* “It’s smoke and mirrors. It’s bogus. And it’s all too familiar. Every time we get close to passing reform, the insurance companies produce these phony studies as a prescription and say, ‘Take one of these, and call us in a decade.’ Well, not this time.” –President Barack Obama.
* “The oil-drilling matter is not on the Senate agenda for the coming session,” –Florida Senate President Jeff Atwater, R-North Palm Beach.
* “People have said we could expand there within 10 years. I think that’s realistic.” – NFL Commissioner Roger Goodell on the prospects of the league expanding into Europe.
* “When’s it going to turn around? It eventually will. I wish it would turn around with me.” –FSU’s Bobby Bowden.
* “I really think the (January Iraqi) elections will be a point of departure by which we look at an assessment of true drawdown and really start moving our numbers from, let’s say, somewhere between 120,000 and 110,000 by the election, and then getting at that 50,000 by August 2010.” –Brig. Gen. Stephen Lanza, U.S. military spokesman.
* “All of the known fatalities involving giant snakes are from pet snakes, and usually to the owners.” –Robert Reed, research biologist with the U.S. geological survey.
* “At the end of the day, we have to figure out what the public will support. It does not matter what we support.” –Bob Abberger, developer and member of the Hillsborough County Transportation Task Force, on voters deciding whether to increase the county sales tax by 1 percent for light rail and bus networks next year.
* “It’s a false recovery…It’s a relief rally. Recovery will be lagging, muted and mild.” –University of Central Florida economist Sean Snaith on the economic reality and challenges facing Florida.
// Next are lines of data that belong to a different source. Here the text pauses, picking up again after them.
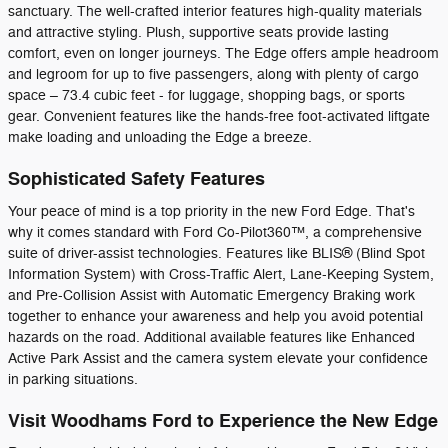
sanctuary. The well-crafted interior features high-quality materials
and attractive styling. Plush, supportive seats provide lasting
comfort, even on longer journeys. The Edge offers ample headroom
and legroom for up to five passengers, along with plenty of cargo
space – 73.4 cubic feet - for luggage, shopping bags, or sports
gear. Convenient features like the hands-free foot-activated liftgate
make loading and unloading the Edge a breeze.
Sophisticated Safety Features
Your peace of mind is a top priority in the new Ford Edge. That's
why it comes standard with Ford Co-Pilot360™, a comprehensive
suite of driver-assist technologies. Features like BLIS® (Blind Spot
Information System) with Cross-Traffic Alert, Lane-Keeping System,
and Pre-Collision Assist with Automatic Emergency Braking work
together to enhance your awareness and help you avoid potential
hazards on the road. Additional available features like Enhanced
Active Park Assist and the camera system elevate your confidence
in parking situations.
Visit Woodhams Ford to Experience the New Edge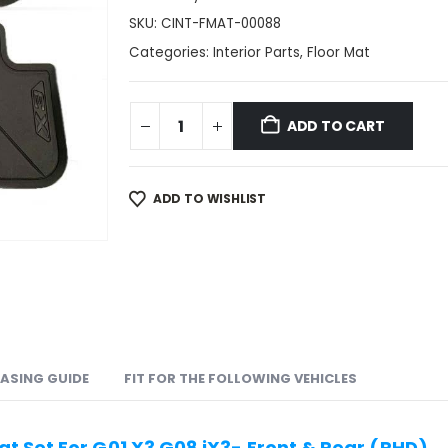
SKU:
CINT-FMAT-00088
Categories:
Interior Parts
,
Floor Mat
ADD TO CART
ADD TO WISHLIST
ASING GUIDE
FIT FOR THE FOLLOWING VEHICLES
t Set For G01 X3 G08 iX3- Front & Rear (RHD)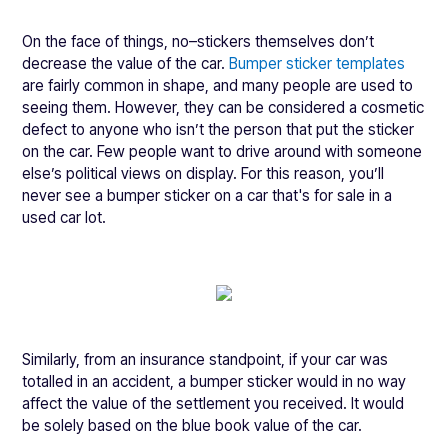
On the face of things, no–stickers themselves don’t
decrease the value of the car.
Bumper sticker templates
are fairly common in shape, and many people are used to
seeing them. However, they can be considered a cosmetic
defect to anyone who isn’t the person that put the sticker
on the car. Few people want to drive around with someone
else’s political views on display. For this reason, you’ll
never see a bumper sticker on a car that's for sale in a
used car lot.
Similarly, from an insurance standpoint, if your car was
totalled in an accident, a bumper sticker would in no way
affect the value of the settlement you received. It would
be solely based on the blue book value of the car.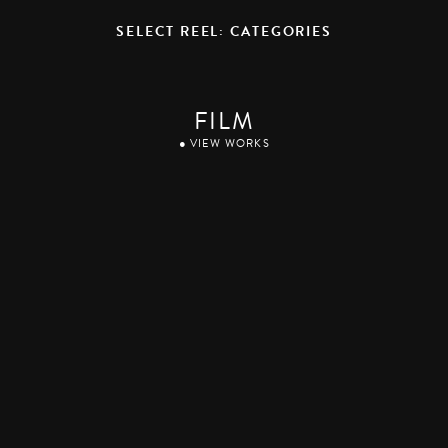
SELECT REEL: CATEGORIES
FILM
● VIEW WORKS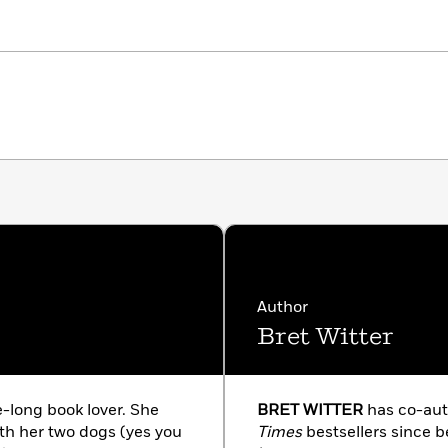
Author
Bret Witter
e-long book lover. She
BRET WITTER
has co-au
ith her two dogs (yes you
Times
bestsellers since b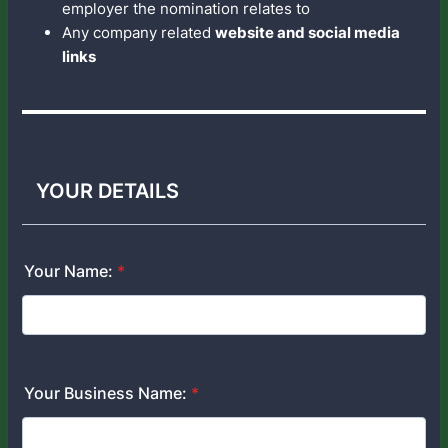
employer the nomination relates to
Any company related
website and social media
links
YOUR DETAILS
Your Name:
*
Your Business Name:
*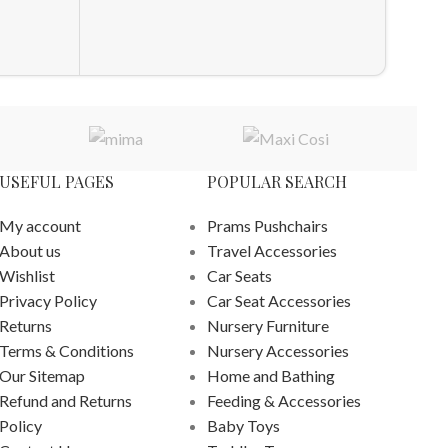
£
328.0
ADD T
USEFUL PAGES
POPULAR SEARCH
My account
Prams Pushchairs
About us
Travel Accessories
Wishlist
Car Seats
Privacy Policy
Car Seat Accessories
Returns
Nursery Furniture
Terms & Conditions
Nursery Accessories
Our Sitemap
Home and Bathing
Refund and Returns
Feeding & Accessories
Policy
Baby Toys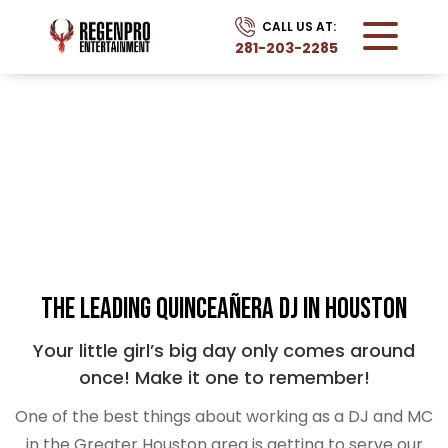
CALL US AT:
281-203-2285
QUINCEAÑERA
Home
Services
Quinceanera
The Leading Quinceañera DJ in Houston
Your little girl’s big day only comes around
once! Make it one to remember!
One of the best things about working as a DJ and MC
in the Greater Houston area is getting to serve our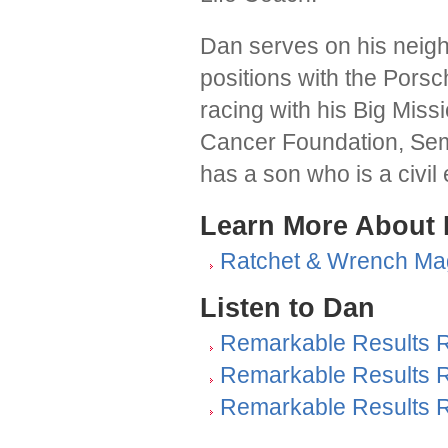
Dan serves on his neig
positions with the Pors
racing with his Big Miss
Cancer Foundation, Sem
has a son who is a civil
Learn More About
Ratchet & Wrench Ma
Listen to Dan
Remarkable Results R
Remarkable Results R
Remarkable Results R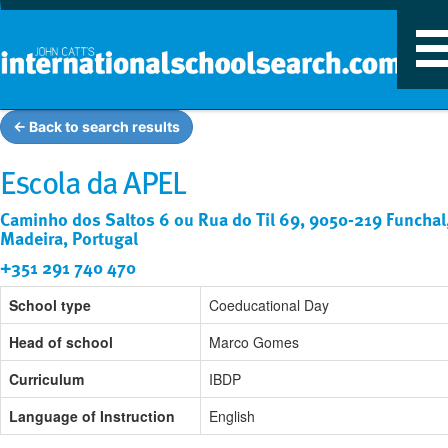
T
n
← Back to search results
Escola da APEL
Caminho dos Saltos 6 ou Rua do Til 69, 9050-219 Funchal
Madeira, Portugal
+351 291 740 470
School type
Coeducational Day
Head of school
Marco Gomes
Curriculum
IBDP
Language of Instruction
English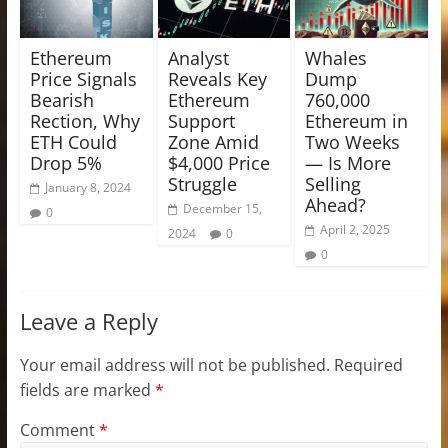
Ethereum
Analyst
Whales
Price Signals
Reveals Key
Dump
Bearish
Ethereum
760,000
Rection, Why
Support
Ethereum in
ETH Could
Zone Amid
Two Weeks
Drop 5%
$4,000 Price
— Is More
Struggle
Selling
January 8, 2024
Ahead?
December 15,
0
April 2, 2025
2024
0
0
Leave a Reply
Your email address will not be published.
Required
fields are marked
*
Comment
*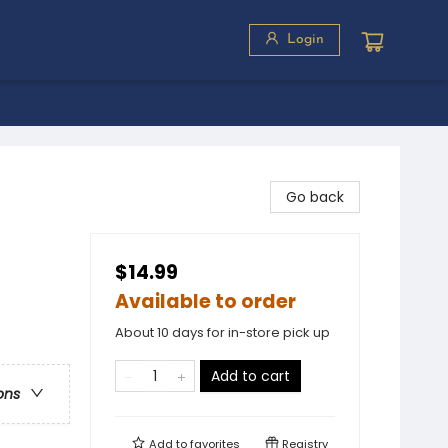
Login
Go back
$14.99
Available to order
About 10 days for in-store pick up
Add to cart
ons
Add to
favorites
Registry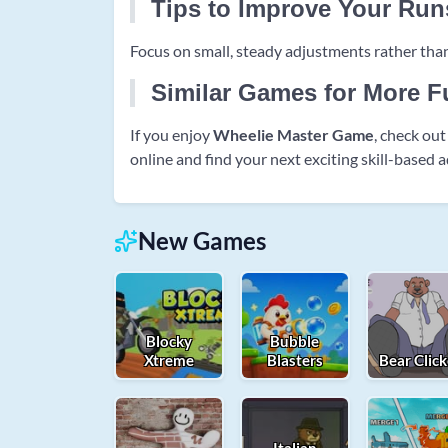
Tips to Improve Your Run
Focus on small, steady adjustments rather than
Similar Games for More F
If you enjoy
Wheelie Master Game
, check ou
online and find your next exciting skill-based 
New Games
Blocky
Bubble
Xtreme
Blasters
Bear Click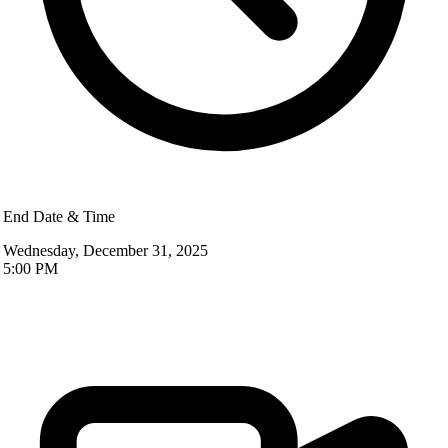
End Date & Time
Wednesday, December 31, 2025
5:00 PM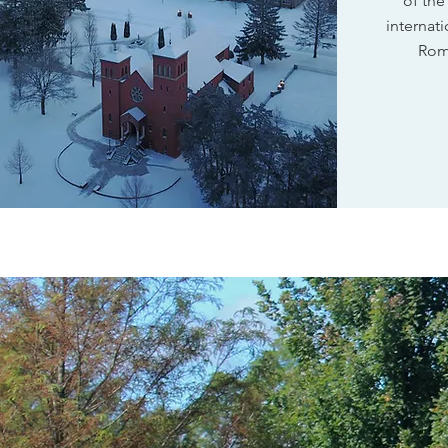
of the
internati
Rom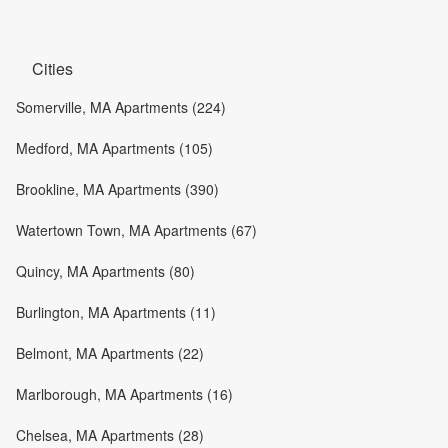
Cities
Somerville, MA Apartments (224)
Medford, MA Apartments (105)
Brookline, MA Apartments (390)
Watertown Town, MA Apartments (67)
Quincy, MA Apartments (80)
Burlington, MA Apartments (11)
Belmont, MA Apartments (22)
Marlborough, MA Apartments (16)
Chelsea, MA Apartments (28)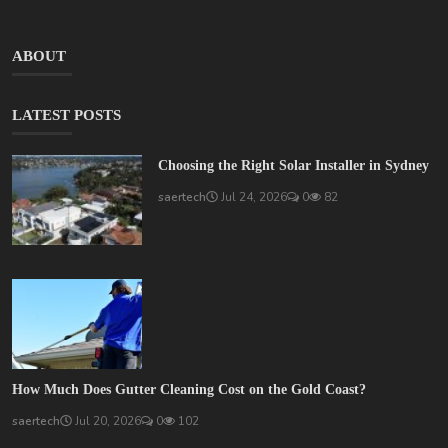
ABOUT
LATEST POSTS
Choosing the Right Solar Installer in Sydney
saertech
Jul 24, 2026
0
82
How Much Does Gutter Cleaning Cost on the Gold Coast?
saertech
Jul 20, 2026
0
102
* “I’m not a racist. I just don’t believe in mixing the races that way. I have piles and piles of black friends. They come to my home, I marry them, they use my bathroom. I treat them just like everyone else.” –Keith Bardwell, the Louisiana justice of the peace who refused to issue a marriage license to an interracial couple.
* “I woke my wife up and said, ‘Honey, do you love me?’ And she goes, ‘I’ve always loved you.’ I said, ‘I love you, too. Oh, by the way…’” –Dr. William Steele, Orlando dermatologist, on breaking the news to his wife that he had won the Powerball jackpot – worth a lump-sum payment of $101 million.